-- Start of SOURCE PASSAGE --
Confused about what to do with everything from plastic bags to old computers? This cheat sheet will help you properly recycle Michigan’s most commonly misunderstood materials
By Arianna Endicott
When it comes to recycling, Michiganders have a long way to go.
According to the Michigan Department of Environment, Great Lakes and Energy (EGLE), half of all residents believe that plastic grocery bags can be recycled (they can’t), and more than three quarters are unaware that putting an unwashed container into a recycling bin can contaminate everything else in there.
What’s more, Michigan’s recycling rate is 15% — the lowest in the Great Lakes region. Thankfully, there are efforts underway to change those statistics. In January, Michigan was awarded a $1 million grant to enhance recycling efforts statewide, a program partially funded by EGLE, national nonprofit the Recycling Partnership and the PepsiCo Foundation. The initiative aims to double the state’s recycling rate to 30% by 2025, with an ultimate goal of 45%.
-- End of SOURCE PASSAGE --
-- Start of DATA RECORDS --
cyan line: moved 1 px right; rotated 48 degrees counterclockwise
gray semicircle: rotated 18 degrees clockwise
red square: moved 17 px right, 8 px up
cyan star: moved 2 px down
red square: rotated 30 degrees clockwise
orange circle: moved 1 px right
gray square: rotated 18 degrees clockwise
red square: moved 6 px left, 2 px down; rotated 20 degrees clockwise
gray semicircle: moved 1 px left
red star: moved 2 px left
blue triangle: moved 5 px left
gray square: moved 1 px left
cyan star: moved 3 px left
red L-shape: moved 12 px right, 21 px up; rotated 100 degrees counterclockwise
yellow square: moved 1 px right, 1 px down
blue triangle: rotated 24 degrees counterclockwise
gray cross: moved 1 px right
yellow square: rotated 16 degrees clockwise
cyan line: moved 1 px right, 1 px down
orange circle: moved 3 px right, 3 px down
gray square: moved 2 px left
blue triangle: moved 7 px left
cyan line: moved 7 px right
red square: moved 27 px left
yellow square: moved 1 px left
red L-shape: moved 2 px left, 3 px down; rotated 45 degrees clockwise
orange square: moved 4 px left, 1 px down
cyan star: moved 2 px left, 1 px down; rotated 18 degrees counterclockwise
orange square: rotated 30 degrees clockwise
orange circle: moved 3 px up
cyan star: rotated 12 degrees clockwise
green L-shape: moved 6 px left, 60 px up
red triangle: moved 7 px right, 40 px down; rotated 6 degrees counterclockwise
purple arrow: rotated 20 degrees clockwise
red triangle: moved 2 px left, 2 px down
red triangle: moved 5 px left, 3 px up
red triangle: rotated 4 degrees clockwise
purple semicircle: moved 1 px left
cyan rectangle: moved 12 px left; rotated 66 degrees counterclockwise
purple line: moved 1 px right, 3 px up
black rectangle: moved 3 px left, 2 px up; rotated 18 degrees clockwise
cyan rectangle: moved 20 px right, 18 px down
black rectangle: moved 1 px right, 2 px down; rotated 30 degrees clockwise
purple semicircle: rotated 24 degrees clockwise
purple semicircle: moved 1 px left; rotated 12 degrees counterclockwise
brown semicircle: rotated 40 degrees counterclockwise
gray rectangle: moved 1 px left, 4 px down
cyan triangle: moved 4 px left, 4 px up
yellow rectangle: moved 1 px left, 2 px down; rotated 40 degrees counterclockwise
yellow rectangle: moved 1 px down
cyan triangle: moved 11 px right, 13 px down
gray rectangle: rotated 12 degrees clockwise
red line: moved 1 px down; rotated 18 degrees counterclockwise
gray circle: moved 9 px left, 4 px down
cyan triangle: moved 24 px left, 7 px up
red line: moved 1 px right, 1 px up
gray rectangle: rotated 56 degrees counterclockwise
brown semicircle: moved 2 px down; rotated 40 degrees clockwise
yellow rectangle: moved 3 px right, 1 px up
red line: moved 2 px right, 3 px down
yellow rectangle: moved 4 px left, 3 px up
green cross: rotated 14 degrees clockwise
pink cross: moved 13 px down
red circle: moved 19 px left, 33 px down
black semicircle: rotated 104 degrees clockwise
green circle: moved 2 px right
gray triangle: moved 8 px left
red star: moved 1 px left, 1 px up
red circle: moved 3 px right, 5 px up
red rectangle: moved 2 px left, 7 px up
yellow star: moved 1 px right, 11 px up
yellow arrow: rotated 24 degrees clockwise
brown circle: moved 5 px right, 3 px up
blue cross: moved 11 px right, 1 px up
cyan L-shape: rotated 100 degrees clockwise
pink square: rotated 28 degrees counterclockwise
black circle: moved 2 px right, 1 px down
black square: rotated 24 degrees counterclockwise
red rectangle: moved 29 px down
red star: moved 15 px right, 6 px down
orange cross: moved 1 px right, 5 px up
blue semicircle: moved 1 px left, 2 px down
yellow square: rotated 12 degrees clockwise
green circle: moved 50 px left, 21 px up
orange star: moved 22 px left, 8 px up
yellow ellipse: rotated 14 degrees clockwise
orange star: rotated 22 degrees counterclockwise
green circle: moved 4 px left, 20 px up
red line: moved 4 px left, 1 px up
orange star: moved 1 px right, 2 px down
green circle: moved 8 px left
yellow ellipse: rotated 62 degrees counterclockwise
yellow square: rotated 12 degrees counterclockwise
-- End of DATA RECORDS --
GIVEN INSTRUCTION ->
Resume the Michigan recycling article above, beginning right after its final sentence.

OUTPUT OF THE TASK ->
In the meantime, you can do your part to help with our handy cheat sheet on how to recycle the most commonly misunderstood materials.
Controversy over single-use plastic bags aside, they don’t belong in your roadside recycling bin. Some stores, like Kohl’s or Kroger, offer bins where shoppers can discard their plastic shopping bags to be recycled. Another option: Reuse the bag as a trash-can liner.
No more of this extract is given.